Vincent and I met with Joe Rodriguez to cover the first recipient storyline. He welcomed us into his home with lunch and a brief discussion of his uncle's heroics. He shared with us the day he received a call from the president and the joy he experienced when he received the Medal of Honor on behalf of his uncle Miguel Vera. Miguel was originally awarded the Distinguished Service Cross for his heroic acts in Korea during the summer of 1952.
Miguel, like the other 24 men who received Medal of Honor upgrades was believed to have been overlooked because of his hispanic heritage.
Joe, like is uncle, is a native Puerto Rican. They both shared a common love for America that ran as deep as the love for their Island. It was Miguel's valor and sacrifice that inspired Joe to join the Marines many years later.

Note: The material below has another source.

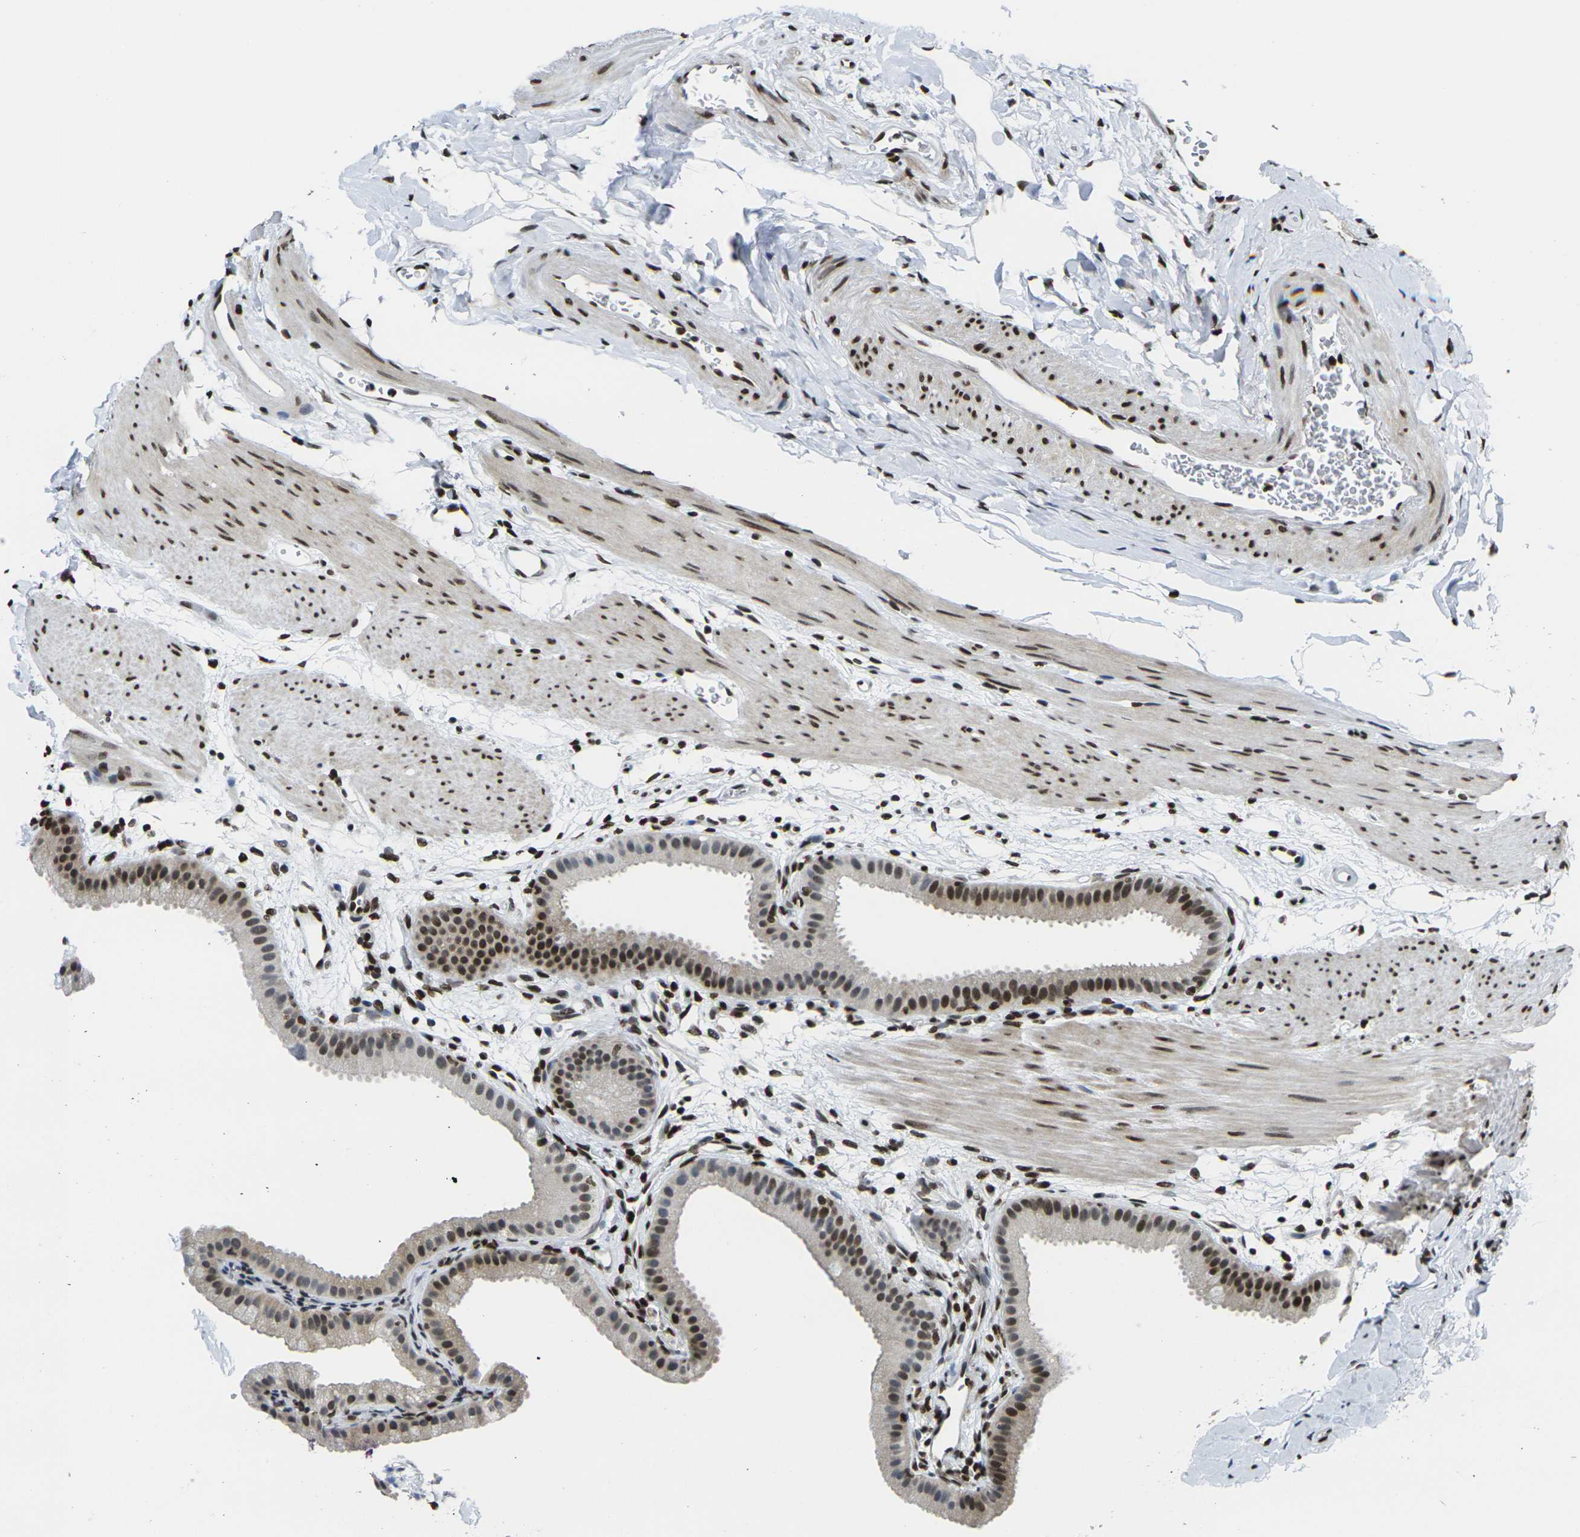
{"staining": {"intensity": "strong", "quantity": ">75%", "location": "nuclear"}, "tissue": "gallbladder", "cell_type": "Glandular cells", "image_type": "normal", "snomed": [{"axis": "morphology", "description": "Normal tissue, NOS"}, {"axis": "topography", "description": "Gallbladder"}], "caption": "Unremarkable gallbladder demonstrates strong nuclear expression in about >75% of glandular cells (DAB = brown stain, brightfield microscopy at high magnification)..", "gene": "H1", "patient": {"sex": "female", "age": 64}}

We learned that Miguel was a selfless and quiet man. He was an artist by trade and often would stop to help destitute people while taking young Joe into town. It was those early memories of Miguel that shaped Joe's character and laid the integral foundation of Vera's actions in Korea.
Being raised in a poor area of Puerto Rico, Miguel seized the opportunity to earn an education and a consistent paycheck from the US Army. His dream was to buy his mother a house with his earnings and so he took the opportunity to enlist at the age of 17.
Listening to Joe's heartbreaking account of Joe's valor really set in the gravity of this project. While in some respects this story does have a happy ending, there was certainly ample heartache that preceded the long awaited medal ceremony. Joe's account of learning that his uncle had been killed in action left me speechless and with a sick feeling in my stomach. There is no doubt that the sacrifice that these men made was enormous.
The takeaway for me was how important it is to communicate the gravity of the sacrifice when editing this film. It's clear that these men should have received the Medal of Honor from the outright and it's a sad reality that they weren't properly recognized for laying down their life to save a fellow soldier's.